Nothing but the lines from the top of the data to the line holding "index pip: (179, 118)" should be printed, word for word and both ends included; leave the pictures out.

Records drawn from a dataset
......
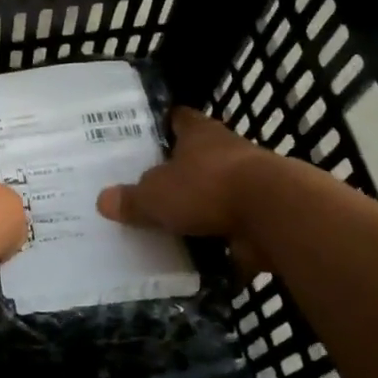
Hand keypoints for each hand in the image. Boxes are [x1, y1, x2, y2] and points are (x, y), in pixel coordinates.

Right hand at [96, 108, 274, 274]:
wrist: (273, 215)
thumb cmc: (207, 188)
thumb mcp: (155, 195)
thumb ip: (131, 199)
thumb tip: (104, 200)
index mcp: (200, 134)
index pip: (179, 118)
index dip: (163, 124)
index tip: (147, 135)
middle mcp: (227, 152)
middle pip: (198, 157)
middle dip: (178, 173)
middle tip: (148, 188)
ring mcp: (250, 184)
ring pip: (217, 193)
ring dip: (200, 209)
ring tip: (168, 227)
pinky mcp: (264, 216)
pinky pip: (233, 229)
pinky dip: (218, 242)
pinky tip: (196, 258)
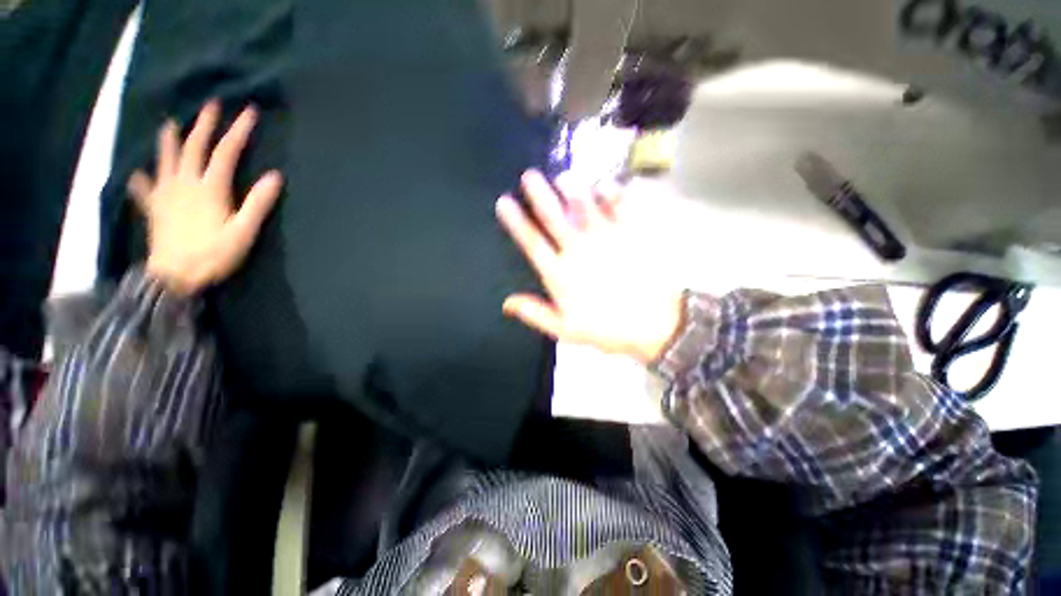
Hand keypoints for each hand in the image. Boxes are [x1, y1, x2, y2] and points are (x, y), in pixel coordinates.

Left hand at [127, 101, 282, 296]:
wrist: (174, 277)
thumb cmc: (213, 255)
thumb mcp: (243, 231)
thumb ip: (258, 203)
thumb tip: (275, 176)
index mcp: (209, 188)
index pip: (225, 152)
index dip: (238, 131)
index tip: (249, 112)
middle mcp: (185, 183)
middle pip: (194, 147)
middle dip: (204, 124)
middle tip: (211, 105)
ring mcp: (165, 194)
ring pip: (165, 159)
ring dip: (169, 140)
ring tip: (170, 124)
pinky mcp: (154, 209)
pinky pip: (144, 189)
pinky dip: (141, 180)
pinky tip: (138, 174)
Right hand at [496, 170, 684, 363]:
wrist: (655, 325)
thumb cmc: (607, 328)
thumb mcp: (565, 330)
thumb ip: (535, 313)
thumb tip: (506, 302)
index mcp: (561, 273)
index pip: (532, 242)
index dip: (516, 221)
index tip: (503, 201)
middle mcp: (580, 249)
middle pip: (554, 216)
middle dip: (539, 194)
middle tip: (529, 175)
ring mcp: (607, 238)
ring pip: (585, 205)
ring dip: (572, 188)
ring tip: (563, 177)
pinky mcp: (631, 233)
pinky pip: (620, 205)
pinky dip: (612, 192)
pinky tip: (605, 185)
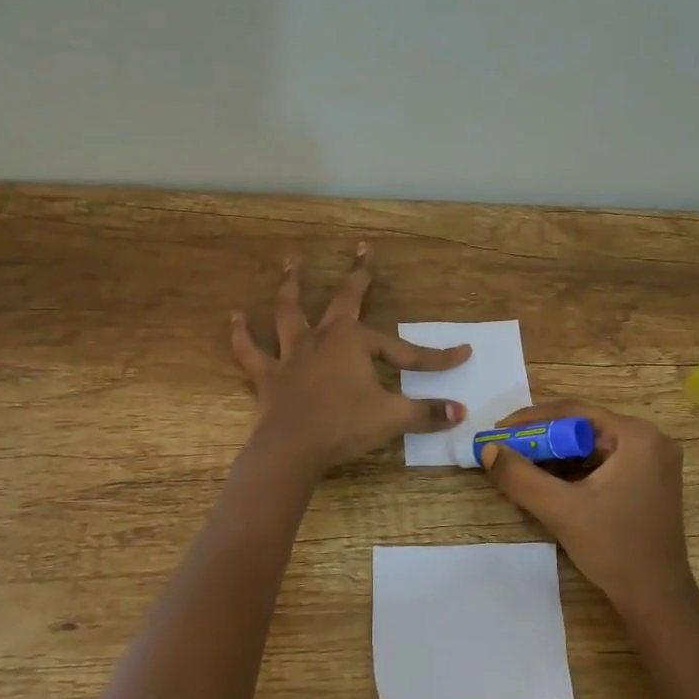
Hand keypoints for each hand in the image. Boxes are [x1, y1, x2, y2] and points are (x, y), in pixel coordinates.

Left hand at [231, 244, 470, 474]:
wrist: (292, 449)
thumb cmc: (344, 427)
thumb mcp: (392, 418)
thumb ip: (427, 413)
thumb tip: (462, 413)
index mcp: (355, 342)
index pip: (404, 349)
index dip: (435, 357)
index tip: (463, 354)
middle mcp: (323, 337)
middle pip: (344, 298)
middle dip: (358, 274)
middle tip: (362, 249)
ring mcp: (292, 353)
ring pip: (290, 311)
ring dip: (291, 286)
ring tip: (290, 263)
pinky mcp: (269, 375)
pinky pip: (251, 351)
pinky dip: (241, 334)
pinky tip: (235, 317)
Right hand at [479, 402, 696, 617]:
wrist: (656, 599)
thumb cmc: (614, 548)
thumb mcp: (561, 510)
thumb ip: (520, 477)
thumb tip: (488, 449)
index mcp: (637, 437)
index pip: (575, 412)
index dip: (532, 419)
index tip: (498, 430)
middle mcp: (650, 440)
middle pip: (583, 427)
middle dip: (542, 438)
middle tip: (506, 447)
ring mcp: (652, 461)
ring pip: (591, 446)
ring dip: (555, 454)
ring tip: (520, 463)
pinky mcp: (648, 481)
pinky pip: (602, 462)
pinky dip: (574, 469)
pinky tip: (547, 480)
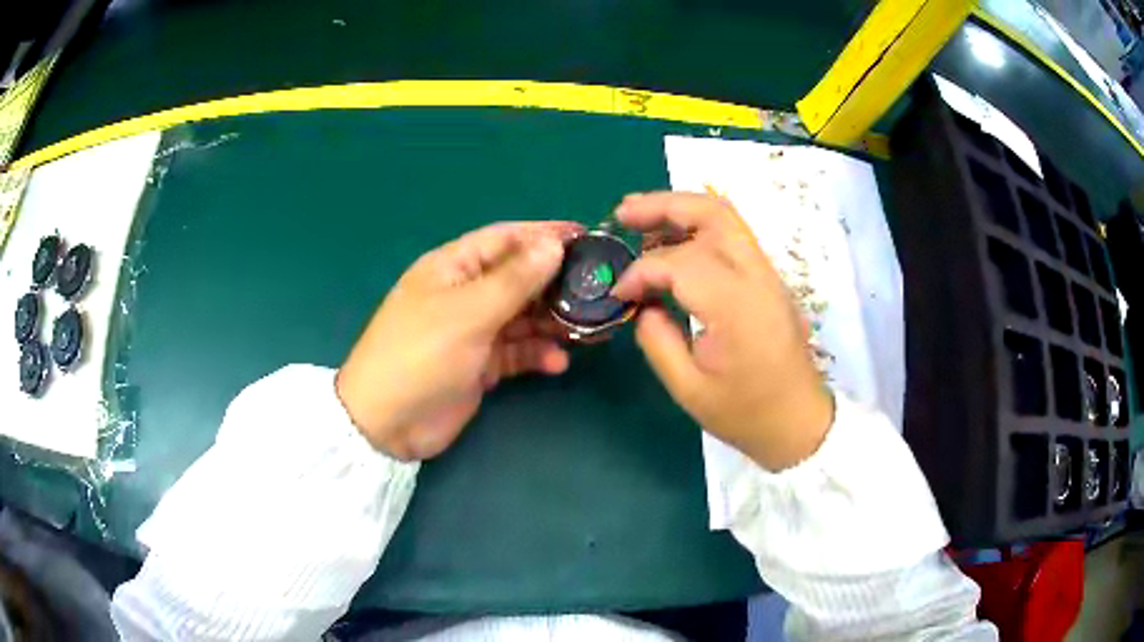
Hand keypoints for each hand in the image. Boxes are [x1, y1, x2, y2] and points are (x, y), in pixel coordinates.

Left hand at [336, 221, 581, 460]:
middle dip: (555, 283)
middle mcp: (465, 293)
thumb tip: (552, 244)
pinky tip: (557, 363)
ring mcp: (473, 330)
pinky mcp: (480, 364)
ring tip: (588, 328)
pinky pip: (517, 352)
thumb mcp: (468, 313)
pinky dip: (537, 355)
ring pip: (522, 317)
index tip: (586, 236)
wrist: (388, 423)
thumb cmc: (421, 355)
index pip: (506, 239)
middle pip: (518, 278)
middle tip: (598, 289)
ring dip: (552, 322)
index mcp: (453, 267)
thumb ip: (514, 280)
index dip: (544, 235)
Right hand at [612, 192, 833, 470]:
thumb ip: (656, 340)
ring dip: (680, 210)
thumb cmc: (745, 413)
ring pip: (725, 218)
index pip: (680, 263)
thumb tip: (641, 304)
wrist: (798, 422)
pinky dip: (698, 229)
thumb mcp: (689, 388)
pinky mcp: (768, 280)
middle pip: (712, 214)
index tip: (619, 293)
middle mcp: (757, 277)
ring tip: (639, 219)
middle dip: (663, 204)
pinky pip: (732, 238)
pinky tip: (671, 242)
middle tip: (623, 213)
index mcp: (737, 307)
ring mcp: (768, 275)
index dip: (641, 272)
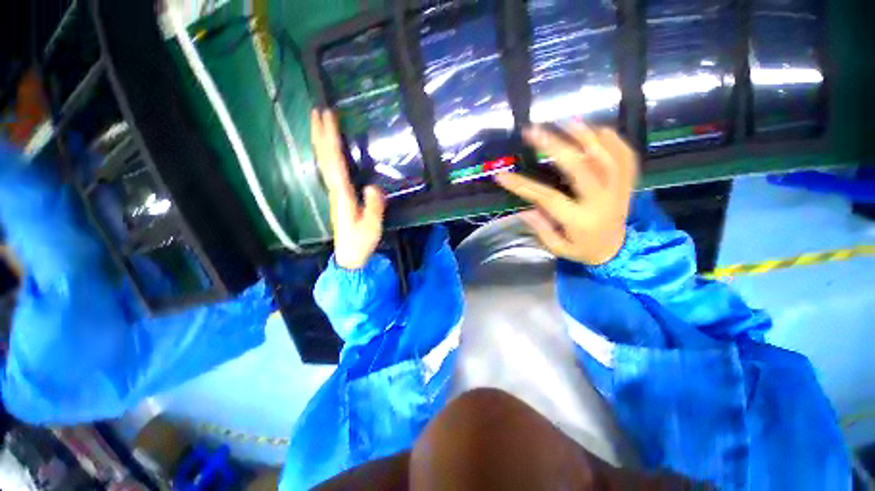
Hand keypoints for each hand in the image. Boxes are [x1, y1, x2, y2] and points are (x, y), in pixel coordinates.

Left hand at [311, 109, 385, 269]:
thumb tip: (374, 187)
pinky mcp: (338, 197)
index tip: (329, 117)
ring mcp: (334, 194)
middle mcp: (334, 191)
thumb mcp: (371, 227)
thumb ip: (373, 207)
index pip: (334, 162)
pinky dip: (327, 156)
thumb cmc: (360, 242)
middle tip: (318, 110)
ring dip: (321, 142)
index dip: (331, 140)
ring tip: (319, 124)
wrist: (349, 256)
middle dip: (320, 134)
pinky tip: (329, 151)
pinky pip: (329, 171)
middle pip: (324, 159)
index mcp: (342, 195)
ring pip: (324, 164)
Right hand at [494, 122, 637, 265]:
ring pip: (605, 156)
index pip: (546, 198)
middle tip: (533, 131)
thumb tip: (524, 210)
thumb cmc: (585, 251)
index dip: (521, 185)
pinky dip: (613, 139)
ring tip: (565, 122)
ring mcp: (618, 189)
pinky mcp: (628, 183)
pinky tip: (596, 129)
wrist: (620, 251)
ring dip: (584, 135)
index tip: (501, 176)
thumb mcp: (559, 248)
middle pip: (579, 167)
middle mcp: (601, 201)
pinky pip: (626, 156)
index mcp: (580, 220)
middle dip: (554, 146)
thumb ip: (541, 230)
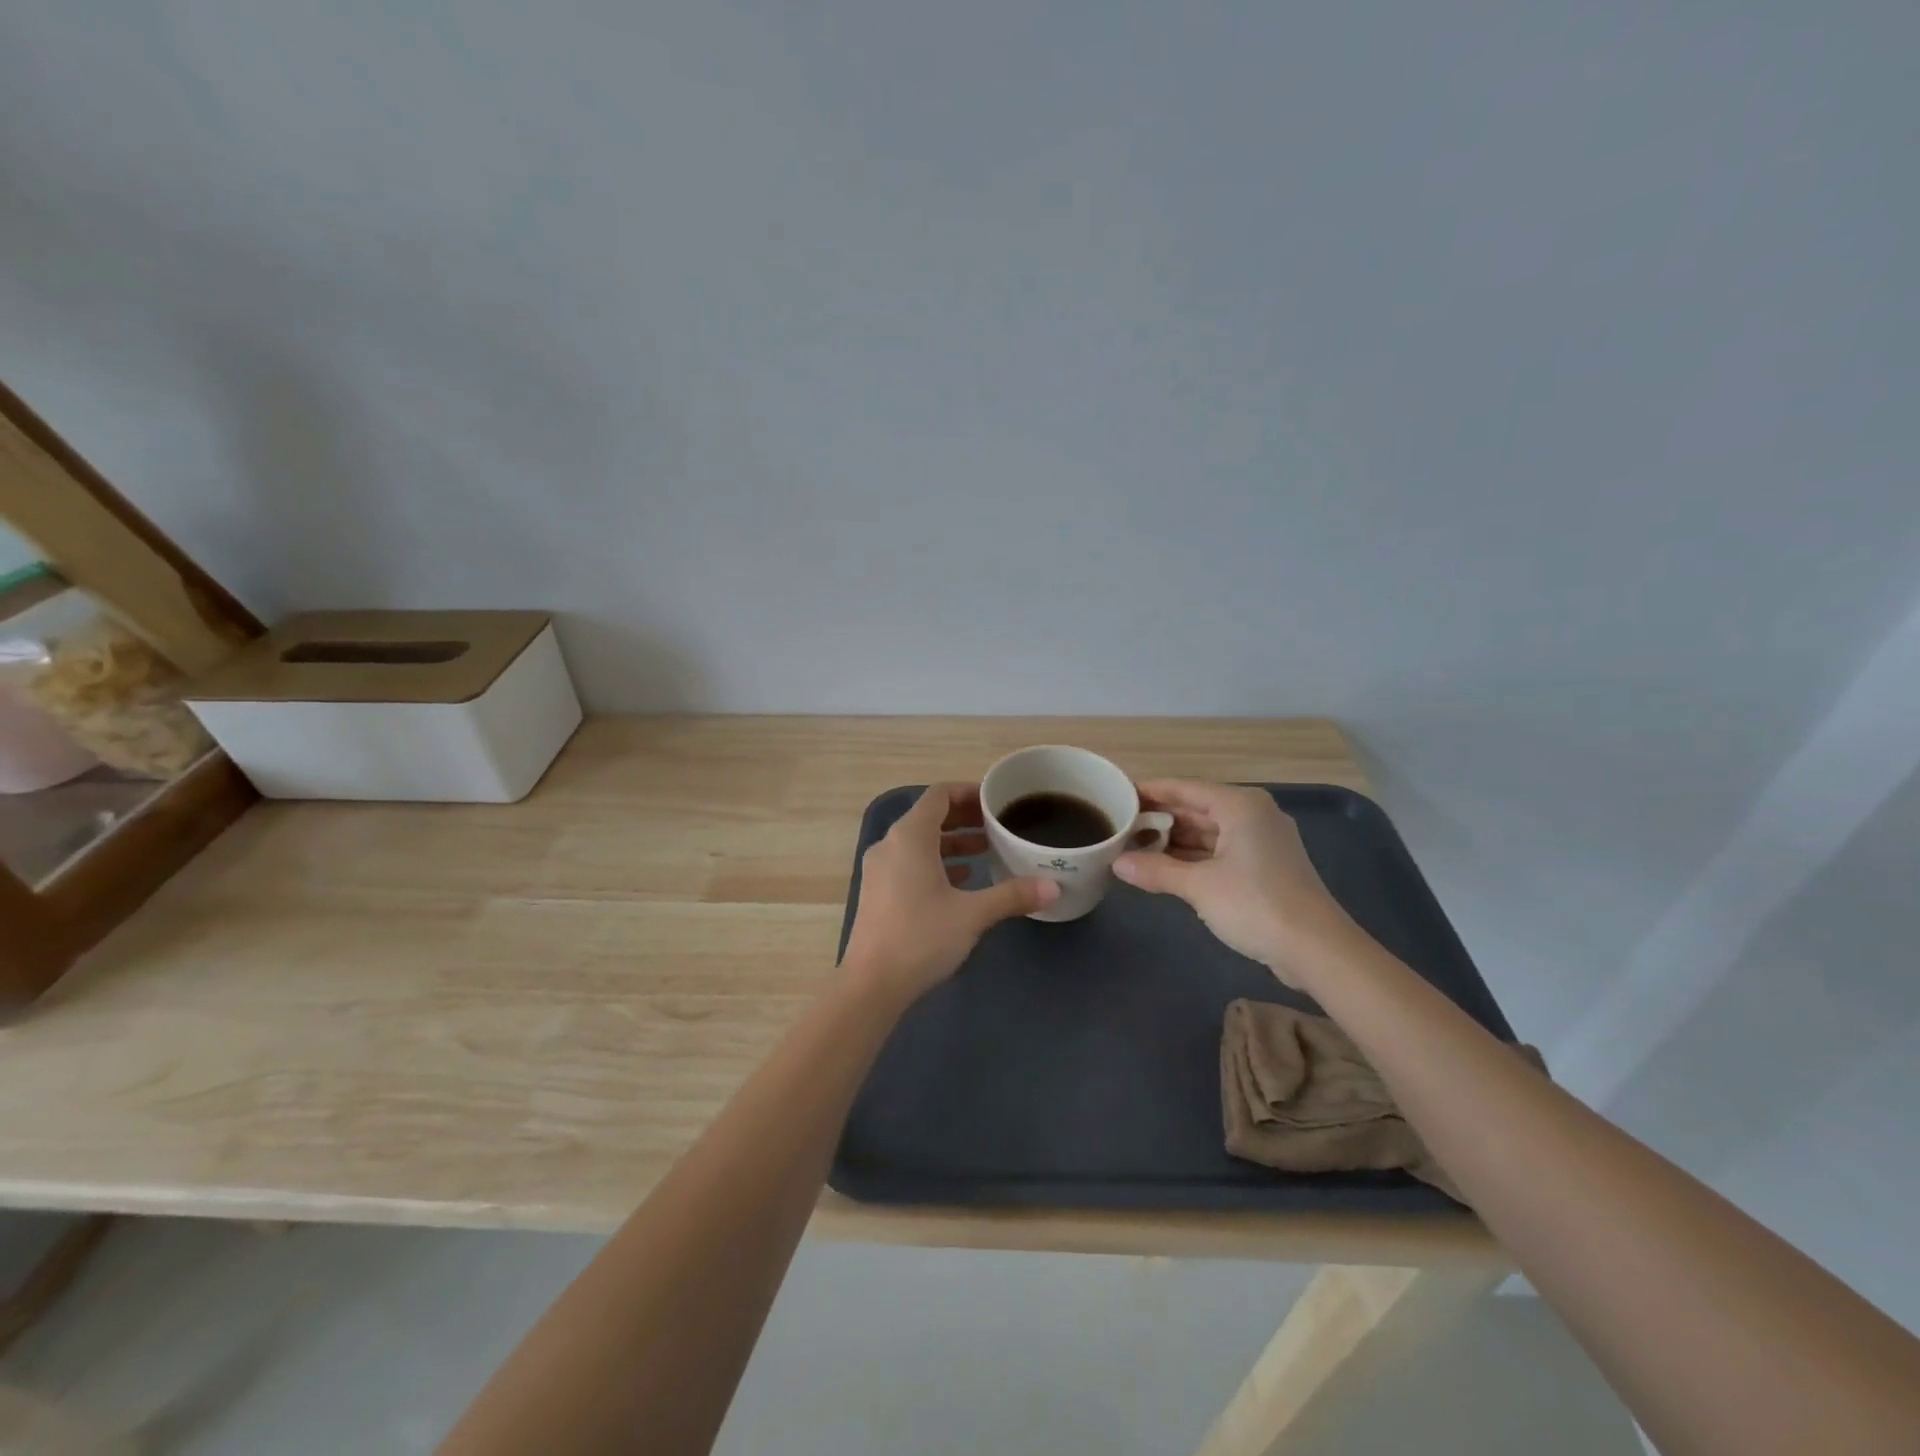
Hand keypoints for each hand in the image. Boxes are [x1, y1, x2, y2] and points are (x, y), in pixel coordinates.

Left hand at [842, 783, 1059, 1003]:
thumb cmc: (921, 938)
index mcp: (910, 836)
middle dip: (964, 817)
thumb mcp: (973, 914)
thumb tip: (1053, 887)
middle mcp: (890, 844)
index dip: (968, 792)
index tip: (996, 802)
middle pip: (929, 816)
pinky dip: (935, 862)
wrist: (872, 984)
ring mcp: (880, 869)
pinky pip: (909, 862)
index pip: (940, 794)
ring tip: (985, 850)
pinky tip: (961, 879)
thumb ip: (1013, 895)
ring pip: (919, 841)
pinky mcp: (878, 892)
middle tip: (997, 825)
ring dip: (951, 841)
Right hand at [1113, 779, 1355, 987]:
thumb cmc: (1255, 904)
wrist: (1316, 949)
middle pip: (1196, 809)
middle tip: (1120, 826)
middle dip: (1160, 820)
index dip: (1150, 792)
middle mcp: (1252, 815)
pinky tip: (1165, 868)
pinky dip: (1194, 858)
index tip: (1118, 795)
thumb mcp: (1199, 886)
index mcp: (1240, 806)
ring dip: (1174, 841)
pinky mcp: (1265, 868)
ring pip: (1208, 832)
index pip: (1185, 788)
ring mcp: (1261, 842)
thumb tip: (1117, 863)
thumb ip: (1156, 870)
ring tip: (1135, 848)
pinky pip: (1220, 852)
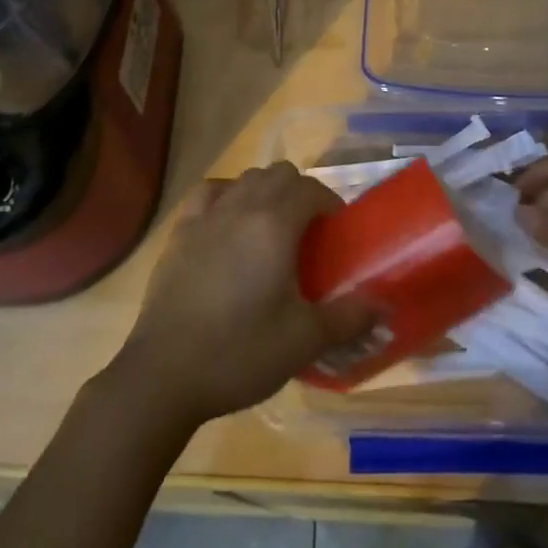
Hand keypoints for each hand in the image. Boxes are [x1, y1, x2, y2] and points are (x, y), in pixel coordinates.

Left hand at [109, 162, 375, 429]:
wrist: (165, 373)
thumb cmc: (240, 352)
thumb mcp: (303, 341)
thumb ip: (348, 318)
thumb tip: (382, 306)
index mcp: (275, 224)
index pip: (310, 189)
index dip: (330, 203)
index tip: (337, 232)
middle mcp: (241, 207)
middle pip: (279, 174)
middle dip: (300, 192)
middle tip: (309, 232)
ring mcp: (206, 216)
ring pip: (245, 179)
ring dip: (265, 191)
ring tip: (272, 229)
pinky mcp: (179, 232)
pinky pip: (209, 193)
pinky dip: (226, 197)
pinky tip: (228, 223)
......
ANSWER TO THE EXERCISE
Hand keypoints for each hand in the image. Boxes are [x1, y1, x2, y2] and points are (x, y), in pixel coordinates.

Right hand at [96, 108, 274, 274]:
wrist: (273, 215)
thumb cmc: (207, 188)
thumb mcp: (155, 195)
thumb ip: (131, 199)
thumb tip: (104, 200)
index mcp: (200, 134)
index pip: (179, 118)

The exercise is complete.